Planning litigation is seriously damaging to our economic well-being. It isn’t just the rich and the powerful that suffer. The legal debacle over flooding arising in a turlough  at Lough Funshinagh in County Roscommon is a case in point. Saving people from having to abandon their flooded homes because of EU laws relating to environmental impact of emergency works seems daft. But that is our present day reality. The demolition of a windfarm at Derrybrien bog is a monument to a society that has become detached from reality. Telling elected members of local authorities that they must de-zone land zoned for home-building during the middle of a housing crisis is not merely counter-intuitive; it is daft.

We can be smug about our real economic achievements; but we should be very careful that we are not creating a society that is stagnant and under-achieving.

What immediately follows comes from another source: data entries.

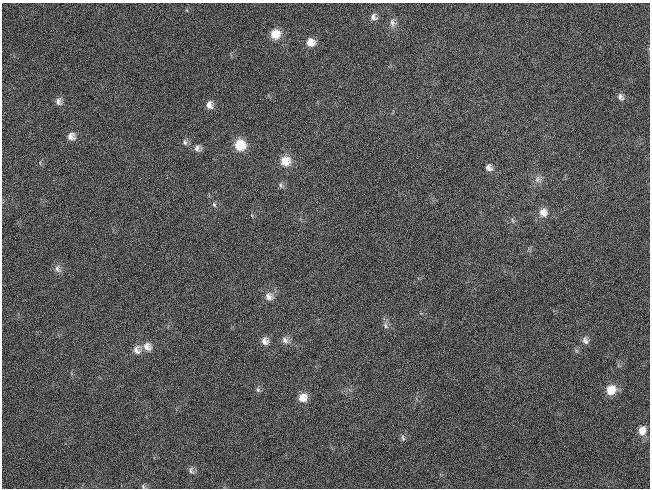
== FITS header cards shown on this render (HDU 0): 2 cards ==
NAXIS1  =                  648 / length of data axis 1
NAXIS2  =                  486 / length of data axis 2

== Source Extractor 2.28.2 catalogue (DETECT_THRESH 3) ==
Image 648 x 486 px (HDU 0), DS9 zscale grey, 1 PNG px = 1 image px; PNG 652 x 490 px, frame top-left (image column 1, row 486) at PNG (2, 3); no overlay
Background 118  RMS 26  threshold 78.7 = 3 sigma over >= 5 px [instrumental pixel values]
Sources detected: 33; all 33 listed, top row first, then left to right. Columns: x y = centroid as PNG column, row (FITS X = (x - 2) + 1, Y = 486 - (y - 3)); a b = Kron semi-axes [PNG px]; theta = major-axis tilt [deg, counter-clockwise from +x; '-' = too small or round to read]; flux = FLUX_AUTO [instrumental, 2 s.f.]
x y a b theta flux
373 17 10 8 -48 7800
392 22 13 8 -83 9400
275 34 11 10 - 23000
310 42 9 9 - 16000
620 97 10 8 -58 6400
58 101 9 8 - 8000
209 105 10 8 -85 11000
71 136 10 9 - 11000
185 142 8 6 -75 4800
240 145 10 10 - 45000
197 148 9 8 - 7900
285 161 13 12 - 23000
489 168 9 8 - 7600
537 179 10 8 89 8600
281 185 7 6 - 3900
214 205 7 5 -68 2900
543 212 12 10 -75 15000
512 220 6 3 -71 2500
58 269 12 8 -61 7800
269 296 11 10 - 12000
385 326 9 5 -69 5400
285 340 11 8 -44 8500
585 340 11 8 -66 7700
265 341 9 9 - 11000
147 347 12 10 -47 14000
137 350 11 9 -77 11000
258 390 7 5 -75 4000
611 390 11 9 63 28000
303 398 10 9 - 19000
642 431 10 8 75 16000
403 438 9 5 -76 3900
191 470 9 7 -82 5800
143 486 6 5 - 2500
At the frame edge (FLAGS 8, measured only in part): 1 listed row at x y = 143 486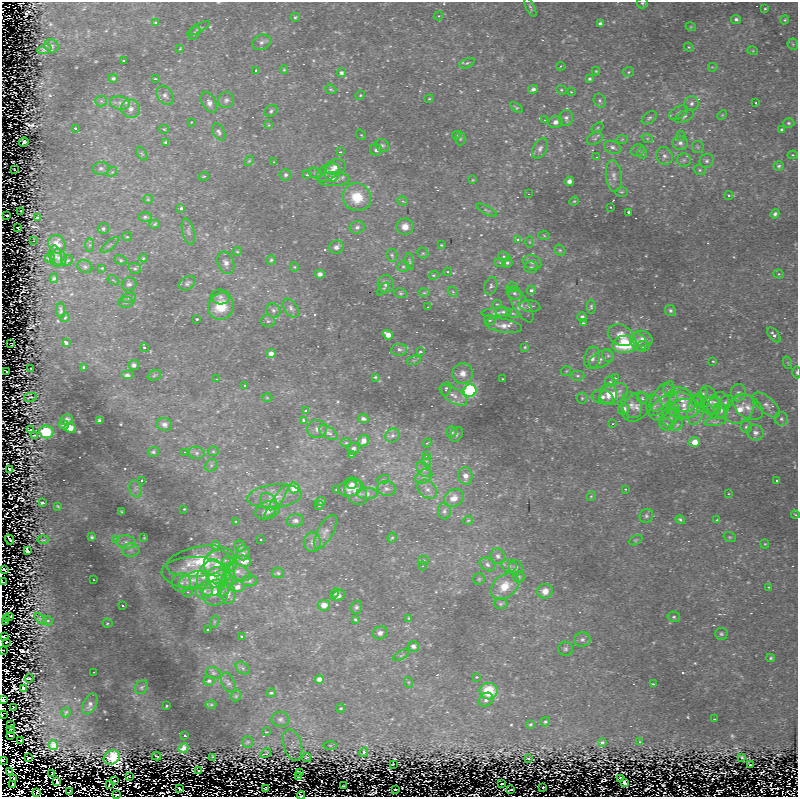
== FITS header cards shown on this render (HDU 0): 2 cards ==
NAXIS1  =                  796 / Axis length
NAXIS2  =                  795 / Axis length

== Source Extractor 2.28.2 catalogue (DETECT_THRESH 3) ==
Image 796 x 795 px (HDU 0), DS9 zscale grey, 1 PNG px = 1 image px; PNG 800 x 799 px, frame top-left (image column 1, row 795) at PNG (2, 2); each listed source drawn as its Kron ellipse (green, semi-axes under 4 px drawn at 4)
Background 9.45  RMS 1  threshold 3.12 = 3 sigma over >= 5 px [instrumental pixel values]
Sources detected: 640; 22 with non-positive FLUX_AUTO (blend fragments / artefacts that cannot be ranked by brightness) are neither listed nor drawn; of the other 618, the 500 brightest by FLUX_AUTO listed and drawn (118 fainter detections omitted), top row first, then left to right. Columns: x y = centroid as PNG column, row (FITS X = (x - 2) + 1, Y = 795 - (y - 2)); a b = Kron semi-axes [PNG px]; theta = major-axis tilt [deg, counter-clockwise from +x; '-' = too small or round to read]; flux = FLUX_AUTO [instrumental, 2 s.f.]
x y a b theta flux
642 3 6 5 - 120
530 7 10 4 -63 140
765 9 3 2 - 69
439 16 5 4 - 98
295 17 4 4 - 110
736 19 5 4 - 170
785 20 5 4 - 93
156 23 3 3 - 260
600 24 4 3 - 170
691 27 5 3 - 70
198 28 12 3 29 120
195 33 7 5 55 150
261 42 9 7 23 270
793 44 6 5 - 96
52 46 7 6 - 150
689 47 5 4 - 85
44 49 7 4 17 120
180 49 3 2 - 100
753 51 5 3 - 74
124 61 3 2 - 170
467 63 8 4 24 140
561 66 4 3 - 72
712 67 5 5 - 98
256 70 3 2 - 67
284 70 4 4 - 76
596 71 4 4 - 74
629 72 5 5 - 110
341 73 4 4 - 190
113 78 4 4 - 150
155 79 3 2 - 89
590 79 4 4 - 130
331 89 6 4 -20 92
533 89 5 4 - 210
561 90 5 4 - 110
571 92 4 3 - 76
165 95 10 7 -56 330
360 95 5 4 - 82
429 99 4 4 - 67
226 100 8 7 - 240
101 101 5 5 - 130
600 101 7 5 -60 170
209 102 11 6 -62 470
120 103 10 6 -10 350
756 103 3 2 - 120
691 104 7 7 - 270
516 108 7 4 -34 110
131 109 9 9 - 480
271 111 7 5 40 140
678 113 10 5 30 240
722 115 5 4 - 76
684 116 10 5 25 240
566 118 8 7 - 240
649 118 8 5 38 160
545 120 3 2 - 84
191 122 3 2 - 100
555 122 7 6 - 340
788 123 6 4 -1 130
269 125 4 3 - 96
75 128 3 3 - 84
597 128 6 4 32 97
164 129 4 4 - 90
782 130 4 3 - 190
219 132 9 5 -60 210
361 135 6 4 -53 71
457 135 4 3 - 150
681 136 5 4 - 100
647 138 6 4 -19 110
460 139 7 5 -90 120
595 139 8 6 29 180
622 139 6 4 3 96
24 142 5 3 - 1600
166 142 4 3 - 120
680 143 7 7 - 290
382 145 7 6 - 160
612 147 9 6 -22 260
698 147 6 5 - 130
540 148 11 7 60 320
376 150 6 5 - 180
638 150 7 5 15 210
340 152 4 3 - 82
642 153 6 5 - 150
142 154 8 4 -58 120
793 155 5 4 - 130
664 156 9 8 - 340
597 157 3 3 - 110
684 160 7 6 - 210
249 161 6 3 44 78
707 161 7 6 - 230
274 162 3 2 - 180
779 166 5 4 - 150
335 167 11 7 16 470
101 168 8 6 7 200
14 170 3 2 - 80
700 170 6 5 - 130
112 172 5 4 - 87
327 172 13 7 29 480
315 173 7 5 -15 130
333 173 9 7 84 520
286 175 6 5 - 210
307 175 4 3 - 100
204 176 5 3 - 67
614 176 16 8 -84 510
333 179 16 7 1 540
473 180 3 3 - 65
569 181 5 4 - 250
621 192 6 5 - 110
529 194 3 2 - 77
729 195 4 4 - 99
357 197 14 13 - 1900
148 199 5 4 - 81
403 201 5 4 - 120
574 201 5 4 - 76
611 207 3 2 - 93
181 208 4 3 - 340
487 210 11 3 -27 130
21 211 3 2 - 69
629 212 3 3 - 220
775 214 5 4 - 170
7 216 2 2 - 81
145 217 6 5 - 140
38 218 3 2 - 210
155 224 5 4 - 110
357 227 7 6 - 220
405 227 8 8 - 620
18 228 2 2 - 75
103 229 5 5 - 180
188 232 13 6 -77 240
544 236 6 4 -3 86
127 237 5 4 - 80
518 240 4 3 - 300
34 241 3 2 - 160
529 242 6 4 -89 87
57 244 9 8 - 570
90 245 7 4 89 110
110 245 11 3 40 150
441 245 3 2 - 69
336 247 7 6 - 270
560 250 6 5 - 130
237 252 5 3 - 75
423 253 6 5 - 110
392 255 6 5 - 150
56 256 11 6 -80 250
504 256 6 4 -21 100
50 258 5 4 - 100
59 258 8 7 - 220
143 258 4 3 - 100
67 260 6 4 38 97
121 260 6 4 -28 120
271 260 5 4 - 120
410 261 8 4 -79 120
532 262 9 7 -18 320
226 263 11 8 -70 440
500 263 5 3 - 95
507 263 5 5 - 160
403 266 6 5 - 130
85 267 8 6 -25 170
294 267 5 4 - 85
531 267 7 6 - 180
102 268 3 3 - 130
135 268 6 5 - 150
448 272 4 3 - 110
320 274 5 4 - 250
779 274 5 4 - 110
433 275 5 4 - 91
54 278 5 3 - 96
113 280 6 4 -33 89
187 283 9 6 37 200
129 284 7 6 - 230
386 284 9 8 - 370
491 286 9 6 72 200
512 287 5 5 - 260
383 289 7 3 50 92
531 290 5 4 - 150
453 292 6 4 -45 100
400 293 6 4 -16 110
424 293 6 4 0 110
514 293 8 6 -29 240
220 297 9 7 -6 250
129 298 7 5 10 180
125 302 7 5 2 140
497 304 5 4 - 72
521 305 19 7 -58 540
221 306 14 12 60 2000
530 306 10 6 -7 240
428 307 3 2 - 98
591 307 7 4 -89 120
291 308 10 6 -55 270
61 310 8 3 -89 130
273 310 7 6 - 200
670 311 6 5 - 150
503 312 7 5 -7 170
496 313 14 4 2 210
513 313 6 4 -3 150
65 317 5 3 - 87
582 317 5 4 - 250
197 319 3 3 - 170
490 320 6 4 -11 130
268 321 7 5 -11 150
583 323 4 3 - 88
504 326 19 7 -9 620
388 335 5 4 - 700
621 335 13 10 -27 760
774 335 9 5 -51 280
642 339 10 8 -13 480
638 342 9 7 -46 440
11 343 3 2 - 88
66 343 4 3 - 550
625 344 12 8 8 3700
643 346 6 5 - 150
144 347 4 4 - 150
525 347 4 4 - 76
399 350 8 6 8 290
420 352 4 3 - 240
271 353 4 4 - 360
608 355 7 5 -66 140
592 358 11 8 75 410
601 359 13 7 27 390
414 360 7 4 18 150
713 361 3 2 - 100
788 363 6 4 -72 92
134 365 5 5 - 240
84 367 3 3 - 120
31 368 3 2 - 68
566 371 5 5 - 88
7 372 3 2 - 1700
797 372 6 3 90 88
463 373 10 10 - 560
127 375 6 4 0 240
154 375 7 5 23 130
578 376 6 5 - 140
375 377 4 3 - 90
615 378 3 3 - 99
217 379 3 2 - 75
503 379 3 2 - 66
610 382 6 5 - 120
245 386 4 3 - 82
446 389 7 5 81 230
669 390 7 5 -67 180
470 391 6 6 - 9500
703 393 5 4 - 84
738 393 8 7 - 250
608 394 10 8 90 670
614 394 15 10 25 1200
453 395 16 7 -33 590
662 396 17 8 53 630
30 397 6 2 11 67
603 397 11 7 -7 380
267 398 5 3 - 70
582 398 5 5 - 110
642 398 5 5 - 110
682 400 15 10 -39 1000
709 400 14 8 -72 620
696 401 6 5 - 140
726 402 8 6 40 210
714 403 6 4 25 120
663 404 17 6 36 650
632 405 13 10 -67 570
684 405 16 11 -34 1000
718 405 13 10 73 670
766 405 16 8 -42 500
712 406 9 9 - 390
636 407 16 12 43 640
655 407 13 8 -78 440
748 407 16 11 -34 790
624 409 6 5 - 460
673 409 6 6 - 230
684 409 16 9 6 820
696 409 16 8 79 650
740 409 16 12 45 1200
721 410 7 6 - 320
306 411 4 3 - 120
671 418 9 6 57 270
363 419 5 4 - 200
781 419 7 6 - 190
66 420 6 5 - 260
99 420 4 3 - 130
304 420 4 4 - 230
715 422 11 3 9 180
164 424 8 6 -17 300
613 424 3 2 - 350
666 424 7 6 - 210
64 425 5 4 - 190
677 425 7 5 43 150
746 427 6 5 - 150
70 428 6 5 - 710
317 429 10 9 - 360
31 430 3 3 - 800
46 432 7 6 - 3400
451 432 5 5 - 230
328 433 10 5 -32 340
755 433 8 7 - 340
456 434 8 6 53 150
34 435 3 2 - 83
392 436 7 6 - 230
363 441 6 5 - 490
694 442 5 5 - 950
346 443 6 4 0 120
427 443 4 3 - 80
353 449 6 6 - 250
213 451 5 5 - 100
153 452 5 5 - 130
185 452 3 2 - 65
197 453 8 6 -15 230
351 455 4 3 - 110
427 456 3 3 - 760
426 461 6 4 -72 120
211 465 7 5 46 160
424 469 8 6 -54 240
10 470 3 3 - 6900
465 476 9 7 -82 500
424 477 9 6 33 350
142 480 3 3 - 140
383 480 6 4 18 86
777 481 3 3 - 320
352 484 5 5 - 290
294 488 6 5 - 1100
350 488 12 8 13 790
136 489 9 6 -72 260
386 489 9 7 -10 290
427 489 11 8 -41 450
625 489 3 3 - 140
337 490 3 3 - 120
356 491 15 10 -58 720
367 494 11 5 -1 350
729 494 3 2 - 100
275 496 27 11 6 1200
591 496 5 4 - 88
454 498 10 8 32 660
321 501 6 3 20 150
268 502 9 7 -47 360
276 502 21 4 56 430
42 503 4 3 - 190
319 505 4 3 - 85
58 506 3 2 - 66
184 509 3 2 - 130
268 510 12 8 18 640
444 511 8 6 -85 230
122 512 4 3 - 94
795 514 4 3 - 65
646 516 7 6 - 190
468 520 5 4 - 76
680 520 5 4 - 160
717 520 3 3 - 130
295 521 8 6 6 280
236 522 4 4 - 66
325 532 19 7 60 490
92 537 3 3 - 120
730 537 6 5 - 100
144 538 3 2 - 69
392 538 5 4 - 91
10 539 5 2 - 160
116 539 4 3 - 300
43 540 5 3 - 70
261 540 3 2 - 130
635 540 7 4 26 100
126 542 10 6 -9 380
312 542 9 8 - 360
765 544 4 4 - 70
215 545 4 4 - 140
240 546 6 5 - 140
131 550 8 7 - 290
27 551 4 3 - 1000
243 553 7 6 - 230
498 556 7 7 - 270
424 560 5 4 - 140
201 561 34 15 10 3500
244 561 7 5 -10 680
217 563 14 13 - 1000
229 564 8 6 -49 610
487 564 8 6 -35 240
423 566 4 3 - 77
509 566 7 6 - 220
516 567 7 6 - 180
4 569 4 2 - 78
238 572 14 7 -27 460
196 573 35 16 -2 2900
278 573 6 5 - 130
217 575 9 8 - 510
519 577 6 5 - 130
212 578 18 14 83 1800
479 579 5 5 - 110
94 580 3 2 - 140
194 580 15 7 16 690
226 581 17 6 68 470
250 581 8 5 1 180
2 582 3 2 - 140
181 582 9 9 - 430
505 586 16 11 39 1300
237 587 7 5 13 410
769 587 3 3 - 120
205 591 9 8 - 380
545 591 7 7 - 660
188 592 5 5 - 100
215 593 14 12 44 1600
228 593 10 7 -80 440
335 594 5 4 - 100
338 596 7 5 28 290
500 604 7 5 0 140
324 605 6 5 - 750
123 606 3 3 - 84
356 607 6 5 - 180
10 617 4 2 - 120
674 617 6 5 - 150
409 618 3 3 - 140
6 619 4 2 - 110
40 619 7 4 -37 100
355 619 3 3 - 140
48 621 5 4 - 160
5 622 3 2 - 180
214 622 6 4 72 110
107 623 5 4 - 150
208 630 3 2 - 72
380 633 8 6 18 320
721 634 6 6 - 140
3 637 3 2 - 160
242 637 3 3 - 97
582 639 8 7 - 250
6 642 3 2 - 70
413 646 5 5 - 280
566 649 7 7 - 180
3 650 2 2 - 110
401 655 9 3 30 100
771 658 4 3 - 110
243 668 8 5 -37 150
94 672 3 2 - 91
213 673 8 5 -16 160
477 677 3 3 - 190
29 678 4 2 - 81
319 679 4 4 - 520
209 681 5 5 - 160
408 682 5 3 - 85
228 683 10 6 -66 240
653 684 4 2 - 270
142 687 7 6 - 150
24 688 3 3 - 6100
489 691 9 8 - 2700
271 693 5 3 - 96
236 696 6 4 48 100
3 700 3 3 - 220
486 700 8 6 42 270
90 704 11 6 63 300
211 704 5 3 - 74
167 706 3 3 - 160
13 707 3 2 - 120
341 708 4 3 - 87
66 712 5 3 - 85
2 715 2 2 - 2900
280 719 9 7 -9 250
714 719 3 2 - 120
545 722 5 4 - 99
530 724 4 3 - 80
11 725 4 2 - 4200
11 730 2 2 - 69
266 732 3 3 - 140
185 735 3 2 - 120
11 736 3 2 - 120
21 741 3 2 - 78
248 742 5 5 - 100
640 742 2 2 - 71
602 743 3 3 - 200
53 745 5 5 - 210
292 745 16 9 -74 440
330 745 6 4 -1 150
183 748 5 4 - 220
364 752 5 3 - 580
266 753 6 2 34 71
156 756 4 2 - 130
112 757 8 6 28 1500
212 757 4 2 - 130
307 757 5 3 - 100
742 757 3 2 - 76
29 758 3 2 - 110
528 759 3 2 - 70
2 761 3 2 - 10000
393 764 3 2 - 74
750 765 3 2 - 66
199 771 2 2 - 67
9 772 2 2 - 260
52 773 3 2 - 92
300 773 4 3 - 2000
129 777 3 2 - 67
298 777 3 3 - 280
621 778 3 3 - 2200
13 779 3 2 - 190
57 781 3 2 - 170
115 781 3 2 - 420
624 783 4 3 - 880
501 784 3 2 - 120
12 785 4 2 - 80
109 785 4 2 - 110
343 786 3 2 - 75
543 787 2 2 - 120
179 788 3 2 - 140
265 789 3 2 - 79
396 789 3 3 - 240
511 790 3 2 - 220
70 791 3 2 - 100
37 792 3 2 - 320
116 795 3 2 - 82
301 795 4 2 - 98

Public impatience at inactivity, procrastination and delay is, I think, approaching breaking point. While our public service has served us well in many ways in the past, people cannot understand why Covid made the obtaining of birth certificates and child passports so difficult. Working from home is all very well but the State has to perform its functions in a timely way.

Getting people back to work in the hospitality sector should be a priority. Many people are cynical about schemes to fund artists while restaurants and cafes can only open part-time.

I really hope that our government feels the public mood. It’s not only their skin that is in the game. We need a new sense of dynamism to overcome social and economic long Covid.